The robot’s software includes a semi-autonomous obstacle avoidance routinе with parameters that are updated using IRL based on error-related potentials. Aude Billard,  a lead researcher, commented:

“Assistance from robots could help [people with a spinal cord injury] recover some of their lost dexterity, since the robot can execute tasks in their place.”

BCI devices typically measure neural activity using internal implants or external sensors such as EEG electrodes. The main goal is to convert this sensor data into a signal that can be used as a computer input. Because directly commanding a robot manipulator via a BCI could be time-consuming and fatiguing, the team chose to investigate how a BCI could be used to adjust the behavior of a semi-autonomous robot manipulator.

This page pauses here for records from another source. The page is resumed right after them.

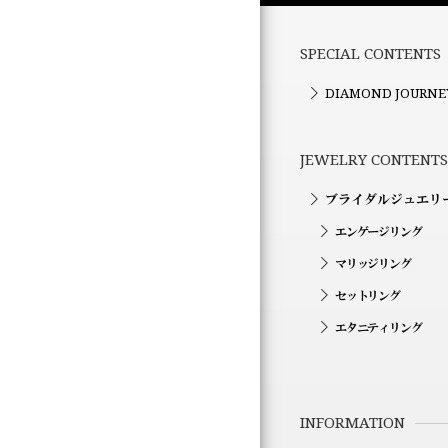
SPECIAL CONTENTS
DIAMOND JOURNE
JEWELRY CONTENTS
ブライダルジュエリ
エンゲージリング
マリッジリング
セットリング
エタニティリング
INFORMATION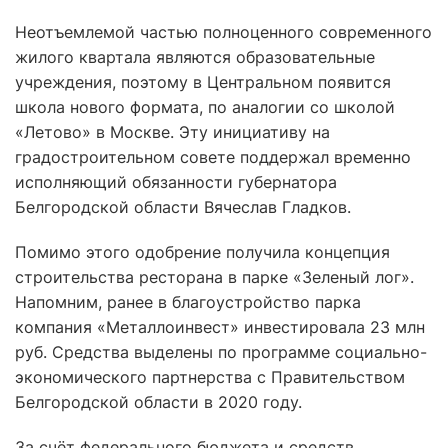
Неотъемлемой частью полноценного современного
жилого квартала являются образовательные
учреждения, поэтому в Центральном появится
школа нового формата, по аналогии со школой
«Летово» в Москве. Эту инициативу на
градостроительном совете поддержал временно
исполняющий обязанности губернатора
Белгородской области Вячеслав Гладков.
Помимо этого одобрение получила концепция
строительства ресторана в парке «Зеленый лог».
Напомним, ранее в благоустройство парка
компания «Металлоинвест» инвестировала 23 млн
руб. Средства выделены по программе социально-
экономического партнерства с Правительством
Белгородской области в 2020 году.
За счёт федерального бюджета и средств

Because of that the system adjusts the robot’s obstacle avoidance algorithm in response to the user’s error-related potentials (ErrP). To make this adjustment, the researchers implemented an IRL training algorithm. The algorithm learns both the reward function and the optimal action from a set of demonstrations. As the manipulator approached the obstacle, the robot would attempt to avoid the obstacle; if the user anticipated that the robot would not avoid the obstacle, the ErrP signal detected by the BCI was used to adjust the reward function and obstacle avoidance parameters.

In a set of experiments, the researchers found that their system could identify a user’s reward function in as few as three demonstrations. They also added that the approach was “robust to the natural variability and sub-optimal performance of the ErrP decoder,” a useful property, because the EEG sensing can be noisy.